The Crossing Trail
0.5 miles, 0.8 kilometers
An informational sign can be found where Telegraph Road intersects the Crossing Trail, providing more information on the history of the old road. The path is marked as part of the Washington-Rochambeau National Historic Trail.
Little Run Loop Trail
0.6 miles, 1.0 kilometers
Little Run Loop Trail is a short, but moderate trail that starts behind Turkey Run Education Center and meets up with High Meadows Trail. The trail is blazed yellow and is perfect for a short hike with good views. The circle-like nature of this trail, and its many connections with other trails, can make it confusing. Be sure to follow the posted signs and trail blazes on your hike.
As you descend you will come upon Turkey Run Ridge and a small tributary of South Fork Quantico Creek. As you follow the trail you will also follow a small tributary and cross over a few footbridges until you meet up with High Meadows Trail.
Mary Bird Branch Trail
0.5 miles, 0.8 kilometers
At Mary Bird Branch there are opportunities to see beaver activity. From the 1600s through the 1800s, there was a high demand for beaver skins, and the once-thriving population was severely diminished. In fact, beavers disappeared from the Virginia colony even before it became the Commonwealth of Virginia. Soon, beavers became extirpated (extinct from an area) across the entire lower 48 states.

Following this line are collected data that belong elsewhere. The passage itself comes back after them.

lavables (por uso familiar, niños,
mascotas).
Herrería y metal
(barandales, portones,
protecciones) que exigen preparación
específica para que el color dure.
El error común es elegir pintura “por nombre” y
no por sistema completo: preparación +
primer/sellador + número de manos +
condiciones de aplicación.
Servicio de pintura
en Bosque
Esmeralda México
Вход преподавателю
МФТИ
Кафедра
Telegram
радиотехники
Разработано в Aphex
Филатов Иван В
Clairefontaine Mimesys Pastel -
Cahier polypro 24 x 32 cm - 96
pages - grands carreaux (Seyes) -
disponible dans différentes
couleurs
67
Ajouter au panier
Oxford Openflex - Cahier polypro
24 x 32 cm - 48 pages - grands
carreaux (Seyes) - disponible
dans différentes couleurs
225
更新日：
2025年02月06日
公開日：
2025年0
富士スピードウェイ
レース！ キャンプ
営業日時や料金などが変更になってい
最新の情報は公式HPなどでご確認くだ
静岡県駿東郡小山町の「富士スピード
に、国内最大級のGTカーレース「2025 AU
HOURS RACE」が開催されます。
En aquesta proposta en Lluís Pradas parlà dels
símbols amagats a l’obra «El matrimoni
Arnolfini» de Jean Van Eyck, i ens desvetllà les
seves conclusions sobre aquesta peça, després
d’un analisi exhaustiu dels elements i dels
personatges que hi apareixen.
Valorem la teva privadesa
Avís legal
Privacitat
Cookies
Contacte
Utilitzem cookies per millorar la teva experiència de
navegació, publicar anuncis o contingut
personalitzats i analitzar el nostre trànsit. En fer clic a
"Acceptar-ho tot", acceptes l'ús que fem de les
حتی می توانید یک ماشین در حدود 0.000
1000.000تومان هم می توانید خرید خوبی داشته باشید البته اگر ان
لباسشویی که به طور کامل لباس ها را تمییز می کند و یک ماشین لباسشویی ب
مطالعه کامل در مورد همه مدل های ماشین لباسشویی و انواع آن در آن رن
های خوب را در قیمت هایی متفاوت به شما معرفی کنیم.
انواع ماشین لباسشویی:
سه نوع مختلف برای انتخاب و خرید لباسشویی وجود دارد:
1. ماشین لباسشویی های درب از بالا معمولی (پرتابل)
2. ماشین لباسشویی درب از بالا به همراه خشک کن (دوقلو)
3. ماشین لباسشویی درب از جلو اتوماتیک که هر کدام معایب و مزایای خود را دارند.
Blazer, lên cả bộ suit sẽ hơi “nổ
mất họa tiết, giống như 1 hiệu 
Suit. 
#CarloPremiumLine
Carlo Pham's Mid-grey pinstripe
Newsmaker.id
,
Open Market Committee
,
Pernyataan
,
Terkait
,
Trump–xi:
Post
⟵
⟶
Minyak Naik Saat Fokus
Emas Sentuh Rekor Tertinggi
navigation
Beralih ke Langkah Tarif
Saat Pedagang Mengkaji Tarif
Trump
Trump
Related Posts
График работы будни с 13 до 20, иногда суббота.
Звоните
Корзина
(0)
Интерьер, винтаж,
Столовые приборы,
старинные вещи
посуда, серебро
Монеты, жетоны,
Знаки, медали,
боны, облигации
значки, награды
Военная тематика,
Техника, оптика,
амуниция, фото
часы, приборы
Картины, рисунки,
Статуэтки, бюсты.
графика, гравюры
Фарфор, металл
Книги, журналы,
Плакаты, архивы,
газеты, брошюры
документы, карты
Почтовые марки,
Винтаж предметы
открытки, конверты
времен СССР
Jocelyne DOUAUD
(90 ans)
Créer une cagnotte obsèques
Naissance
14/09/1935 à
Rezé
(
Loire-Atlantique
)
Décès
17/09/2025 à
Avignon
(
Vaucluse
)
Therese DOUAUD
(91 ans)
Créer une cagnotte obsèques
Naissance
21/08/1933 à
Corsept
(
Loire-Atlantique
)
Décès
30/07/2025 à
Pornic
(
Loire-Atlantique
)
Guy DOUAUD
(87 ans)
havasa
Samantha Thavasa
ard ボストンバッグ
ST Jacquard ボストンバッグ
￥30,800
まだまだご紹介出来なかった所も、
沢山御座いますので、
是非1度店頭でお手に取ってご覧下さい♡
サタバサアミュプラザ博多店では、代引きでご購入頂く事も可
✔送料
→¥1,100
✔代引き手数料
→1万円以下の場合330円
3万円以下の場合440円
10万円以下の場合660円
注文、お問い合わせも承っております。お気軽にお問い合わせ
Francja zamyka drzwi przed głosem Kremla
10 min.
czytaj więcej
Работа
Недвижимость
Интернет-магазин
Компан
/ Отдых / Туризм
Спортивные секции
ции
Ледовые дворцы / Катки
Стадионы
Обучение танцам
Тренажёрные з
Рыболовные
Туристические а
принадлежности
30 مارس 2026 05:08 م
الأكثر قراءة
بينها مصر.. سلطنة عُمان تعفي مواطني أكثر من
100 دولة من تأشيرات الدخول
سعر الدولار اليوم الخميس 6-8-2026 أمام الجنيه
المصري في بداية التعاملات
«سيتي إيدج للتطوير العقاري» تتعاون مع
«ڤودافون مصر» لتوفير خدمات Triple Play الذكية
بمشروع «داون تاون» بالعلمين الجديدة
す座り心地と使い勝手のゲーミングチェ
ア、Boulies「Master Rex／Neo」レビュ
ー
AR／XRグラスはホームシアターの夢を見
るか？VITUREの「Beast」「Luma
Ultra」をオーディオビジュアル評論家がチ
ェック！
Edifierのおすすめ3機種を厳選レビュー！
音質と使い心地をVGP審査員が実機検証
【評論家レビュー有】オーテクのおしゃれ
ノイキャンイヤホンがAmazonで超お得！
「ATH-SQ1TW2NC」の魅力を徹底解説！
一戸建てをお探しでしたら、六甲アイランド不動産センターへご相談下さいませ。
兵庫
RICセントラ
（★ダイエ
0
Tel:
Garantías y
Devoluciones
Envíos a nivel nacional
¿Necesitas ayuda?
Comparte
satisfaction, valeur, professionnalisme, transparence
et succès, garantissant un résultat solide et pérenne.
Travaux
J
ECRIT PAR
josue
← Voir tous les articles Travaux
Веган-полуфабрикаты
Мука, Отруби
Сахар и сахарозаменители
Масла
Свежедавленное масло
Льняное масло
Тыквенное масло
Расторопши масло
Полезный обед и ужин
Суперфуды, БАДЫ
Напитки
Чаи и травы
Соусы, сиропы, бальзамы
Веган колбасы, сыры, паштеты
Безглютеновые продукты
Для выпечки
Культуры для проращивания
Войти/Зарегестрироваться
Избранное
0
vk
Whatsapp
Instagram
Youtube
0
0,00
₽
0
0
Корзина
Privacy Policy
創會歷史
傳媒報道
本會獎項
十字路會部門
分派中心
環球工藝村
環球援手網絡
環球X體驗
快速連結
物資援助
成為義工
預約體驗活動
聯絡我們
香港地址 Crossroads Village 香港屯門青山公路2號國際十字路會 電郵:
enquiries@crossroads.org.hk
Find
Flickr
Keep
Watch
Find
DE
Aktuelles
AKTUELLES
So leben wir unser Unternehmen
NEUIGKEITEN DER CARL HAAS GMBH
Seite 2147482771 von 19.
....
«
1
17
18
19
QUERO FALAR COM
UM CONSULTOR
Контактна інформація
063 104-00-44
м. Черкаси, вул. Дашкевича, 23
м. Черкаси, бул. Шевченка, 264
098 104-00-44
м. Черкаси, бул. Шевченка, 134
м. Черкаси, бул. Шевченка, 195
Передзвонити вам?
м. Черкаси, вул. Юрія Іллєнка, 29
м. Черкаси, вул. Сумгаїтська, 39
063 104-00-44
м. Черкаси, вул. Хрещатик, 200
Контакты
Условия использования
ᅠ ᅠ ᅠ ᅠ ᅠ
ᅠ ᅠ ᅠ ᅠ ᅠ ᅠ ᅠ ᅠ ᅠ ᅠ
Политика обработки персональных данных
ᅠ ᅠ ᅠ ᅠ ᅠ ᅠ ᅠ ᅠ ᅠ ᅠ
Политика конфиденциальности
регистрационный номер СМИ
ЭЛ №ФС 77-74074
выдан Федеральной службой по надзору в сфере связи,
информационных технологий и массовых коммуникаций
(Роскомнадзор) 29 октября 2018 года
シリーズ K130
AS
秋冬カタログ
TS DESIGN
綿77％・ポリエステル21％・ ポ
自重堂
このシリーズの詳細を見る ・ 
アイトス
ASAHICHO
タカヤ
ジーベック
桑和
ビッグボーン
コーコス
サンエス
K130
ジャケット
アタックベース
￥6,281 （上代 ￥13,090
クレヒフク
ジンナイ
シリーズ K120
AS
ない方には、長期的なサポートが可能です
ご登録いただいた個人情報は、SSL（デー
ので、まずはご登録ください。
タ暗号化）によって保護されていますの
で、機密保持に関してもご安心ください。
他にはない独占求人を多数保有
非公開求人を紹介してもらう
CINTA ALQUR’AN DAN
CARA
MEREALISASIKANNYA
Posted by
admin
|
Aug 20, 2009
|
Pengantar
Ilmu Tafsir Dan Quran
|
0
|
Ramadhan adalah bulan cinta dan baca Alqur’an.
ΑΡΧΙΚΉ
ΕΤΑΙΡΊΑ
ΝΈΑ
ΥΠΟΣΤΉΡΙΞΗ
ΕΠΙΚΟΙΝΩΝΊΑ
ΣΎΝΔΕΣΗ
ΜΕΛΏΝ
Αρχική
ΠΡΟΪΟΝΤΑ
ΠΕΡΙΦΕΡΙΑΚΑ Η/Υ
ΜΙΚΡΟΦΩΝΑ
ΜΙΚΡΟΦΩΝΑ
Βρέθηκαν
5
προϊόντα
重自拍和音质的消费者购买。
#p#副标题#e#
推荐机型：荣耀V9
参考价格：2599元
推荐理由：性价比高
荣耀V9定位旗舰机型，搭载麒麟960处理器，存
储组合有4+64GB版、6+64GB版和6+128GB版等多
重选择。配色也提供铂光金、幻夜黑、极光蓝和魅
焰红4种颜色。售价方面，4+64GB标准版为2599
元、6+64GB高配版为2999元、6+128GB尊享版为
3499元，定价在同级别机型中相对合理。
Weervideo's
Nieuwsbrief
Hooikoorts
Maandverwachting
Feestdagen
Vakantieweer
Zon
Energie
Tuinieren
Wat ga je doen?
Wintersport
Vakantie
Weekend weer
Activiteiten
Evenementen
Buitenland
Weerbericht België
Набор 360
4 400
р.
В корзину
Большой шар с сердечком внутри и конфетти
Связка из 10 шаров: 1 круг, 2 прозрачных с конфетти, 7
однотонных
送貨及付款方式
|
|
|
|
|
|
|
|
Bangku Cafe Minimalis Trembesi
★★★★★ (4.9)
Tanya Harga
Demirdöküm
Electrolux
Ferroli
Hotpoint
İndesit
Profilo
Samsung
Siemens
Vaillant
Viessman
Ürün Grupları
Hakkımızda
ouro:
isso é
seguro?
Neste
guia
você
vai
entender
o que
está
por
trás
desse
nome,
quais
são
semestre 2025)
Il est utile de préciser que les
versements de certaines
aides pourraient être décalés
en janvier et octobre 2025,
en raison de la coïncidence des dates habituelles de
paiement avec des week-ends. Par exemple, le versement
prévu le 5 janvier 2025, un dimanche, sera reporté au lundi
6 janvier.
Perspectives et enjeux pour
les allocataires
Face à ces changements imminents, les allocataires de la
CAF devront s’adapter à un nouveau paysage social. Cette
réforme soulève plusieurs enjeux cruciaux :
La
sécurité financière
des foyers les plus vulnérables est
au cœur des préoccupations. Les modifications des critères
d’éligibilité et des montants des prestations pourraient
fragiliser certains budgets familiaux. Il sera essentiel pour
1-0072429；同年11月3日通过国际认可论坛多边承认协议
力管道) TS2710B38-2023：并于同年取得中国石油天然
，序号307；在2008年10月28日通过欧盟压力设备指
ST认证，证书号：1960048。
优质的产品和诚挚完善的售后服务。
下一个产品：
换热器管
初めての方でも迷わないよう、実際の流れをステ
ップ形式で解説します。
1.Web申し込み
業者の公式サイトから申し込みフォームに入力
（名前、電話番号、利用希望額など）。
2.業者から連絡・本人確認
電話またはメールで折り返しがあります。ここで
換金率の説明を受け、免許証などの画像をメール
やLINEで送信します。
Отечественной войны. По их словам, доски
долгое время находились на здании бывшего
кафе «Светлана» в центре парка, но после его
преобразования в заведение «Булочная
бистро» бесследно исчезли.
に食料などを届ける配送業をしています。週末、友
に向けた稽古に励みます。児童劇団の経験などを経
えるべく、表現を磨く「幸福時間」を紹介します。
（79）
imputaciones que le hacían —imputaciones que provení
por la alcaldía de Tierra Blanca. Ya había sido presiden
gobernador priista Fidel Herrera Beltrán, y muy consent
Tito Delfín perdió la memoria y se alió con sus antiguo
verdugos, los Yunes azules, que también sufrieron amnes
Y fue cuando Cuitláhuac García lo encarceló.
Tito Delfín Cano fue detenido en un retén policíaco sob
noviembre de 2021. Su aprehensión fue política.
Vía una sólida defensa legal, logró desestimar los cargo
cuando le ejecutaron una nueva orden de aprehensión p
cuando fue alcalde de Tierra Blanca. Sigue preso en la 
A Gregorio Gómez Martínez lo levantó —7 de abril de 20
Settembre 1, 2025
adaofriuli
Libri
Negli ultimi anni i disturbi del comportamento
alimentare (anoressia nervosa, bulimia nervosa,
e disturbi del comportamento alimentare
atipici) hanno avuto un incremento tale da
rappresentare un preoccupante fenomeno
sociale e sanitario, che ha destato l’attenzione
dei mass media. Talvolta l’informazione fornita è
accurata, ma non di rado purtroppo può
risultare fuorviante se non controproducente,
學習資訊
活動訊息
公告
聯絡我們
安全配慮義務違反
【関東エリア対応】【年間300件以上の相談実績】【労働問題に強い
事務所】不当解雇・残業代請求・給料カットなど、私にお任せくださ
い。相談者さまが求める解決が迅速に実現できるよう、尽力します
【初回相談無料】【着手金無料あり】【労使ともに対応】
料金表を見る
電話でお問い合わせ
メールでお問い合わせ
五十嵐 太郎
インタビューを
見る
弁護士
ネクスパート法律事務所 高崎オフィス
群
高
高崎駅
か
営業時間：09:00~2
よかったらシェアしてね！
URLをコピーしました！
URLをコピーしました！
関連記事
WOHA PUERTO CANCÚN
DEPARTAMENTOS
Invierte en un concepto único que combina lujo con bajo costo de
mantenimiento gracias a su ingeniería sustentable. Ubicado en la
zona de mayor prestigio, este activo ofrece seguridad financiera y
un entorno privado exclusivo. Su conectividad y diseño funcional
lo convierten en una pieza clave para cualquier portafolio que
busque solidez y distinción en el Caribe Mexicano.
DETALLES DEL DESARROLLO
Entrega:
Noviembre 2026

In the early 1950s, two pairs of beavers were brought in and released along Mary Bird Branch. This stream does not always maintain a heavy flow of water from year to year, so the beavers move on to other, more suitable, locations in the park. When the water level is high once again, they return.
The result of the beaver activity is the creation of new fertile habitats for plants and animals. There are many stages of habitat changes brought about by beavers along this stream. As you walk along the stream, see if you can locate older pond sites by the absence of a tree canopy and an abundance of new sprouts from gnawed stumps.
From here it is only a short walk up to Old Black Top Road.
Oak Ridge Trail
1.6 miles, 2.6 kilometers
Notice the ground cedar that covers the forest floor. Ground cedar (Lycopodium complanatum) is small, perennial plant with horizontal stems that creep along the forest floor. They grow up to a meter long with flattened, cedar-like stems.
Turkey Run Ridge Trail
1.4 miles, 2.3 kilometers
At the end of Turkey Run Ridge Trail you will come upon a small footbridge with the South Fork Quantico Creek in front of you. Cross over the bridge to follow South Valley Trail east toward North Orenda Road and Laurel Loop Trail.